The Alberta softball confirmed to CBC News that Riley was registered in one of its U15 girls teams this year, but only sent information about the bill when asked not to have enforced the policy.
Simpson said it was disappointed by the lack of support and, for her, she showed that the genre had not apparently been a problem in sport before the United Conservative Party government introduces its bill.
“Do we need to have rules at the university level? Of course. Do we need to have rules at the Olympic level? Of course. Do we need to have rules at the scholarship level?
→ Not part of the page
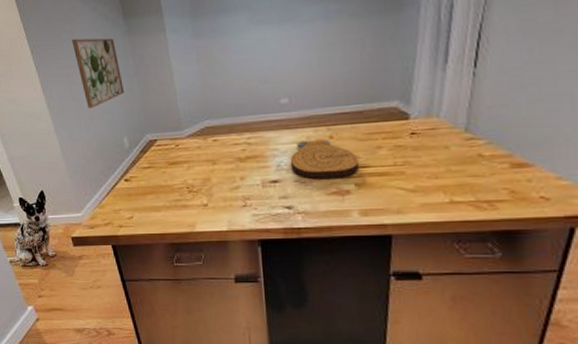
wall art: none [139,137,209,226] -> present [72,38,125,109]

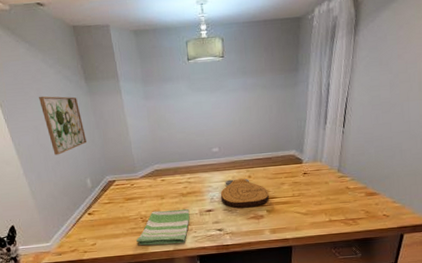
dish towel: none [180,177,249,223] -> present [135,208,190,246]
Sure,” he said. “But we are talking about children who practice community sports here.”
‘Forcing children to stop practicing the sport they love’
In a statement sent by email, Andrew Boitcheko, Minister of Tourism and Sports of Alberta, said that the province was working to create and expand mixed divisions “so that transgender athletes can participate significantly in the sports of their choice.”
But Riley and his mother doubt that there are currently enough players to fill a mixed division immediately. Instead, Riley said they are considering playing in an adult league with mixed options next year.
“I really don’t want that. It angry that the government is literally forcing children to stop practicing the sport they love,” Riley said.
Sara Kim, the Community Care coordinator in Skipping Stone, an organization that helps and advocates trans people in Alberta, has been Franco against the law and says that the fact that it includes recreational sports is an overreach.
Kim, a hockey player, says he will not be able to play in the two teams that are currently part of September.
“It is humiliating,” said Kim, who plays in an inclusive team with old friends, but will not be able to continue because the team plays for Alberta hockey, a amateur sports organization subject to legislation. “We are normal people who want to enjoy our lives.”

When it comes to its effect on young people, Kim says that the law is dragging children to a political debate that they did not ask to be part, since it has no age barrier to whom it applies.
Simpson, Riley’s mother, says that sports are inherently unfair, whether some children are naturally stronger, more skilled, more passionate, have adequate coaches, live in rural or urban communities and if they have the capacity and money to make training fields.
She says she believes that the government is presenting a problem in which there had been none and feels trapped in crossfire.
“It is a big problem for a very small number of children, but I am that family. My son is that child,” he said. According to her, the law “mocks the strong girls we are raising.”